Des pompes toutes minces

Au bâtiment 181, la moitié des chambres à vide des Long Straight Sections (LSS) du LHC a déjà été recouverte, par pulvérisation cathodique, de matériau getter. Cette technique innovante, inventée au CERN, sera appliquée à toutes les chambres «chaudes» du LHC.

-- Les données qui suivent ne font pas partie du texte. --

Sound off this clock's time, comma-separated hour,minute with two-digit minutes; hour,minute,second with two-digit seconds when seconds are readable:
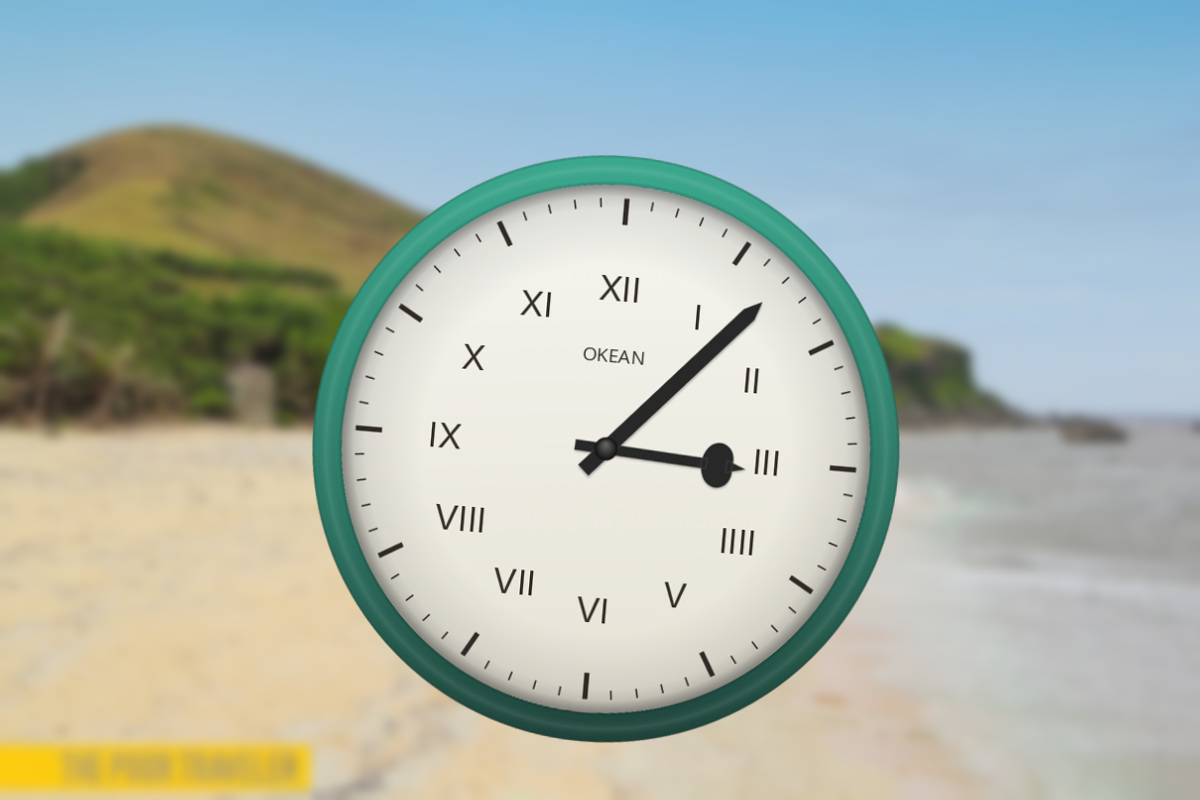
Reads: 3,07
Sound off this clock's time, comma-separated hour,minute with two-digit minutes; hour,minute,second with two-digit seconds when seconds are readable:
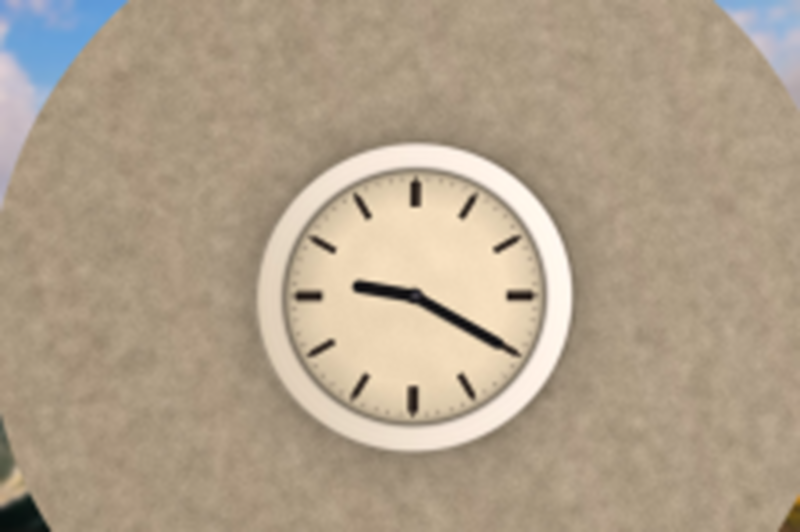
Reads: 9,20
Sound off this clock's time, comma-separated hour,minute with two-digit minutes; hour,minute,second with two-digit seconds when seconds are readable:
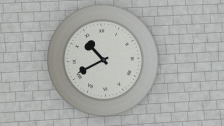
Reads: 10,41
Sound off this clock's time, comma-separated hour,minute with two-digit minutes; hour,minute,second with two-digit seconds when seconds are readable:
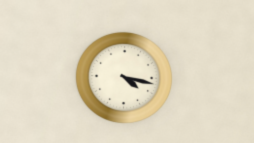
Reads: 4,17
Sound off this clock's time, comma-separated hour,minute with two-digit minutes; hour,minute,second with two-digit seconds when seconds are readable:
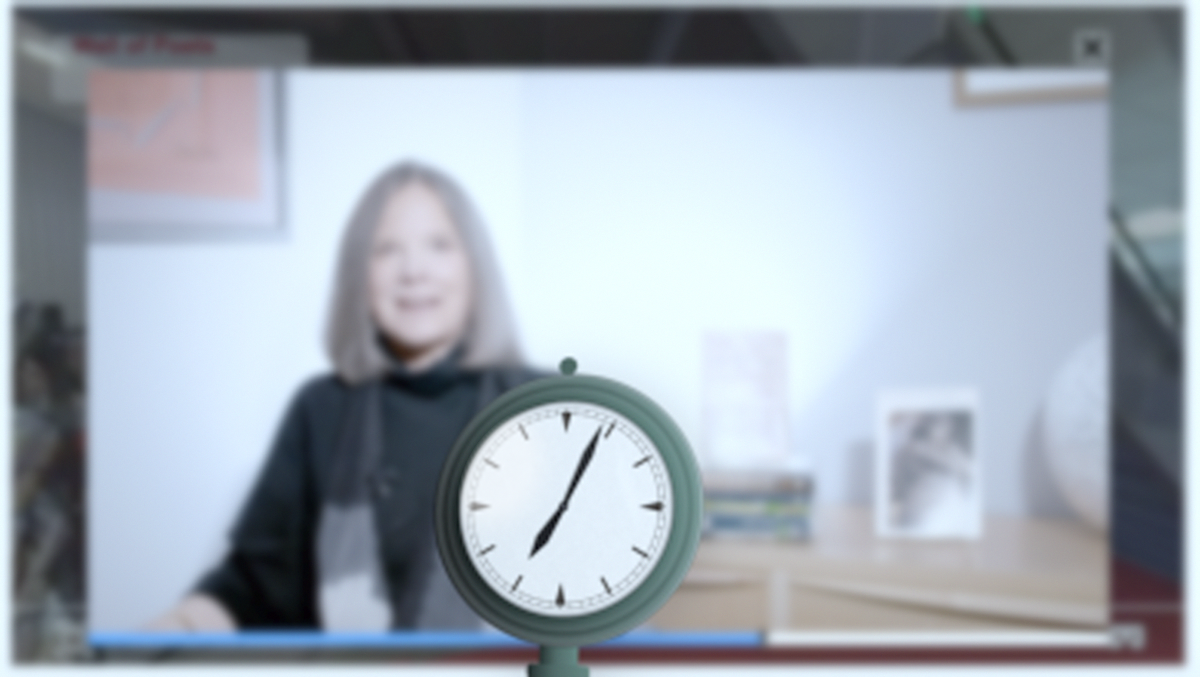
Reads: 7,04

Tout le monde semble d'accord pour dire que lorsqu'un espace est vide, c'est qu'il n'y a rien à l'intérieur. Pour les physiciens, ceci n'est pas vrai. En effet, certaines particules, ces petits grains qui composent la matière, sont présentes partout. De plus, à la surface de la terre, on trouve 25 millions de millions de millions (1018) de molécules de gaz dans chaque centimètre cube d'atmosphère. Dans de telles conditions, les protons du LHC ne pourraient jamais circuler, car ils ne cesseraient d'interagir avec des molécules de gaz et seraient rapidement perdus. Dans un accélérateur, il est donc essentiel de faire circuler les particules dans une chambre, où on aura réduit au maximum le nombre d'atomes ou de molécules de gaz.

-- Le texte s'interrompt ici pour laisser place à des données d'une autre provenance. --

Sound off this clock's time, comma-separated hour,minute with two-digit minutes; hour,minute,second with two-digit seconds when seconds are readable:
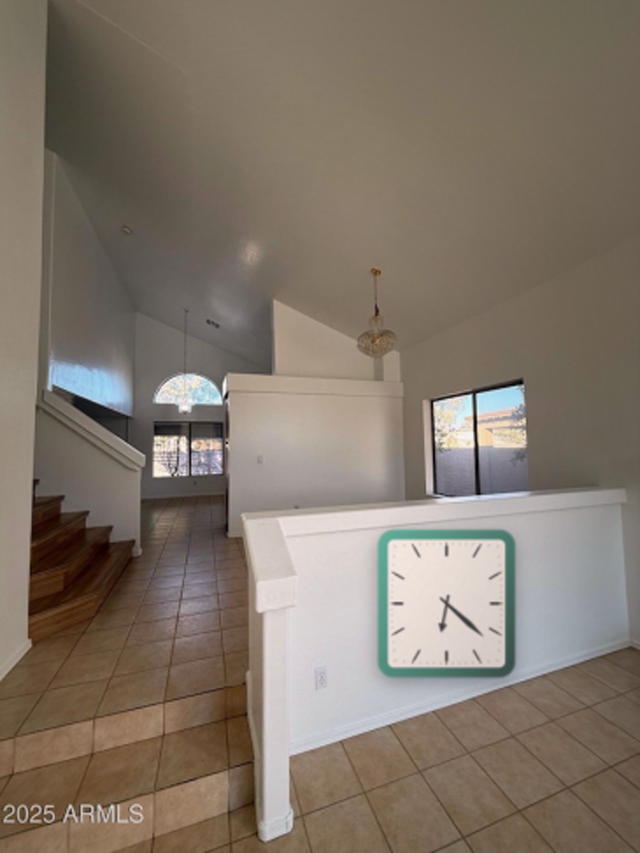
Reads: 6,22
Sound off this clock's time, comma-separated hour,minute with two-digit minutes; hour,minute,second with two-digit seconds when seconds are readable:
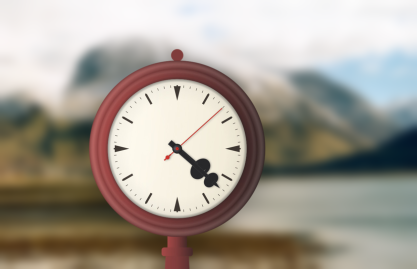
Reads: 4,22,08
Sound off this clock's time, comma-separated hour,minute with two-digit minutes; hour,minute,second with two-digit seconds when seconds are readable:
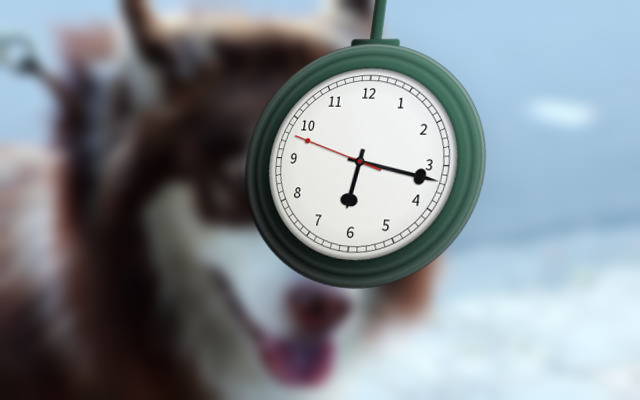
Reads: 6,16,48
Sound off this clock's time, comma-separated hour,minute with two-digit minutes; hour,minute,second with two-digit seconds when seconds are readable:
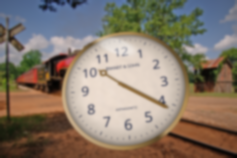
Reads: 10,21
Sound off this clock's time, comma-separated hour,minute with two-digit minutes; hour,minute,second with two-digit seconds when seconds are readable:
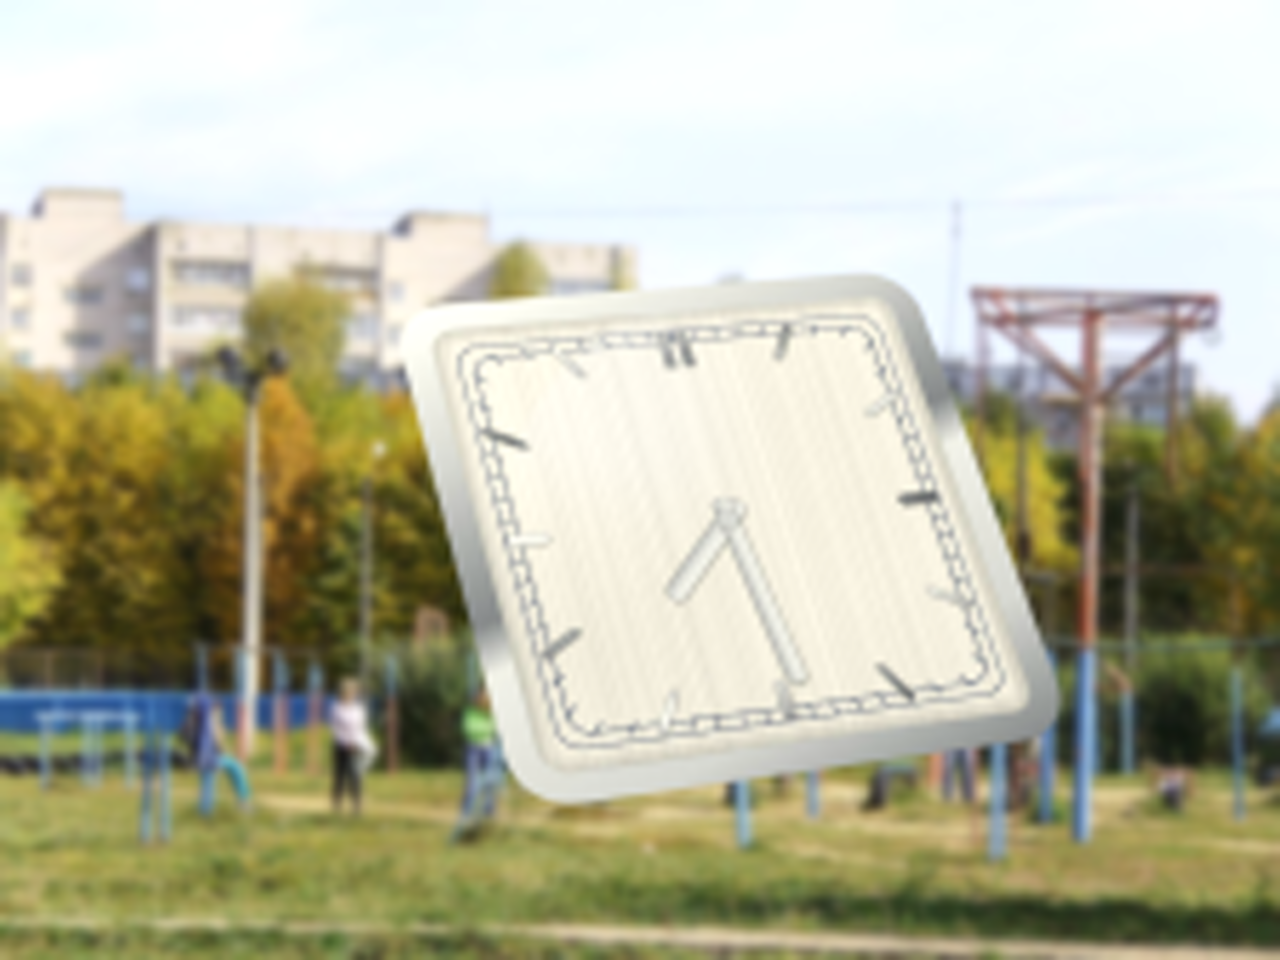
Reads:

Membres de l'équipe, de gauche à droite : Wil Vollenberg, Holger Neupert, Jean Cavé, Antonio Mongelluzzo, Cristina Bellachioma, Guillaume Andreolety, Geraldine Chuste, Pedro Costa Pinto, Ivo Wevers, Paolo Chiggiato (responsable de cette activité).

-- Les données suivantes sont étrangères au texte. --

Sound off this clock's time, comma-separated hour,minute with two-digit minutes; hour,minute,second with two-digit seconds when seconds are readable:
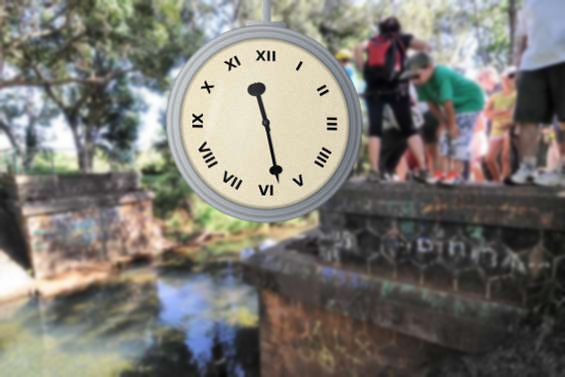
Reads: 11,28
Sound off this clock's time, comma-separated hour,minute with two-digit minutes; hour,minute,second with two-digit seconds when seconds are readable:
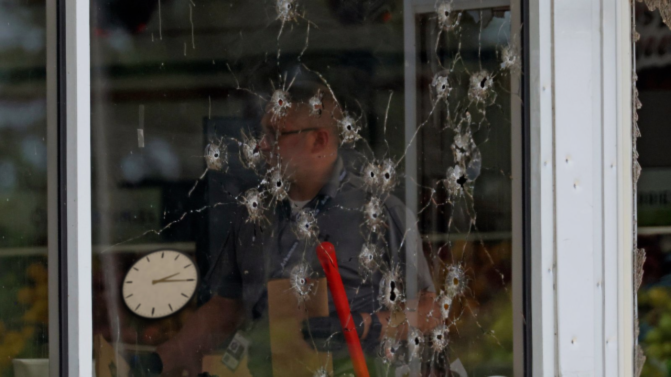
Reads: 2,15
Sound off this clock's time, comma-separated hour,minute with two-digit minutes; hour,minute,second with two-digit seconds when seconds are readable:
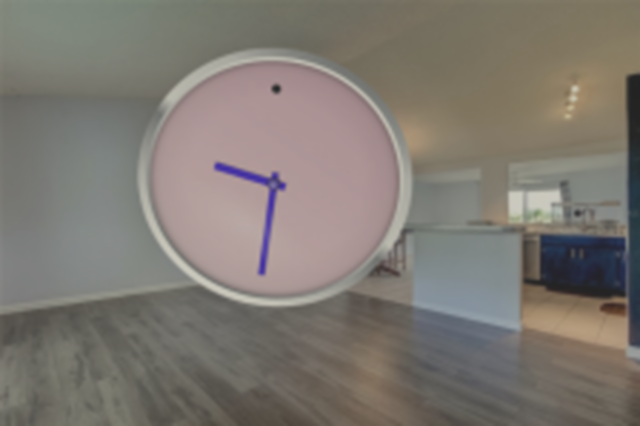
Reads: 9,31
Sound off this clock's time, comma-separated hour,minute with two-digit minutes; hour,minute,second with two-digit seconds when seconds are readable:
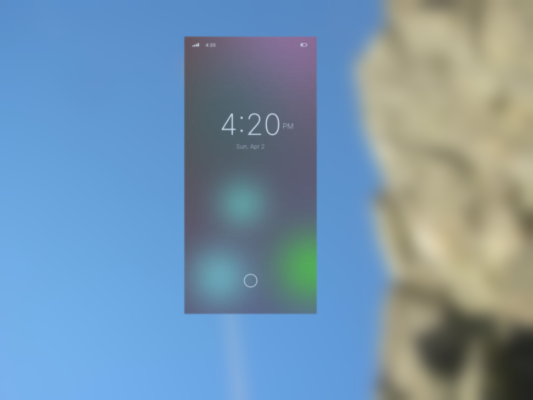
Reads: 4,20
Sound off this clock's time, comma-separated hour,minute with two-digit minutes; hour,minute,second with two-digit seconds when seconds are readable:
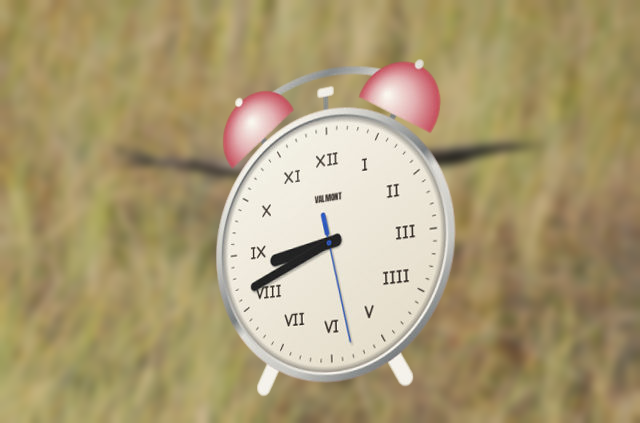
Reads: 8,41,28
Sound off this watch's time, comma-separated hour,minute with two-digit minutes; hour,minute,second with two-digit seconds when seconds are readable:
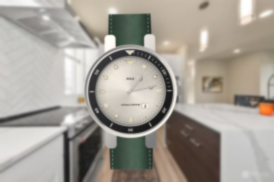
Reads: 1,13
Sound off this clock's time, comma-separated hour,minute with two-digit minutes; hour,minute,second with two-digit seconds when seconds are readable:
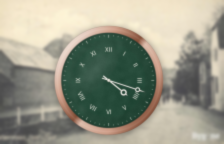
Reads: 4,18
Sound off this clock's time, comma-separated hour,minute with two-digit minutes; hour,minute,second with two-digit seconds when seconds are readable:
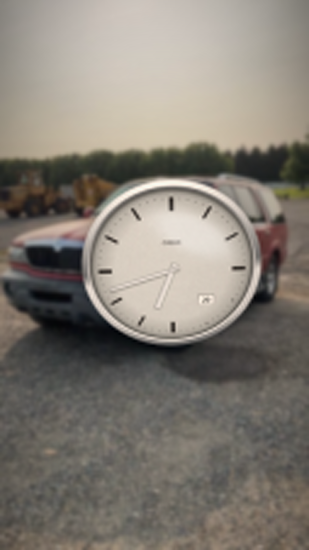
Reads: 6,42
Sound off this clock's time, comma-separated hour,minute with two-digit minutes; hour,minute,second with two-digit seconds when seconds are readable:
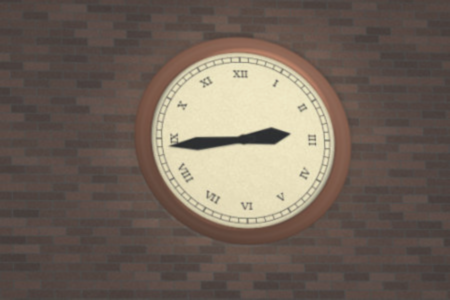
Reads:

Le LHC sera composé de deux types de chambres à vide : celles des sections froides de la machine, qui contiennent les aimants supraconducteurs, et celles des sections chaudes (non cryogénique), situées essentiellement de part et d 'autre des points de croisement des faisceaux.
Pour la partie froide, un vide presque parfait est obtenu grâce à l'effet de cryopompage. Pour les chambres des sections chaudes, on a recours à une autre technique qui consiste à déposer une mince couche de matériau getter, agissant comme du papier tue-mouches, qui aura pour mission de capturer les particules de gaz restantes, améliorant ainsi le vide ambiant.
Pour la production de cette couche getter, une cathode est introduite au centre de la chambre à vide, l'air est évacué par des pompes turbomoléculaires, du gaz (krypton) est injecté à la pression d 'environ 10-2 Torr et une décharge cathodique est produite en polarisant la cathode à environ -500 V. Les ions produits par la décharge bombardent la cathode et en éjectent des atomes qui se déposent sur la paroi de la chambre jusqu'à obtenir une couche d 'épaisseur micrométrique.
La cathode étant constituée de trois fils tressés, un en zirconium, un en titane et un en vanadium, la couche getter est ainsi formée de ces trois métaux en quantités presque égales. Grâce au getter, la chambre devient sa propre pompe.
Une fois ce processus terminé, les chambres sont remplies avec de l'air sec puis stockées sous azote jusqu'à leur installation dans la machine.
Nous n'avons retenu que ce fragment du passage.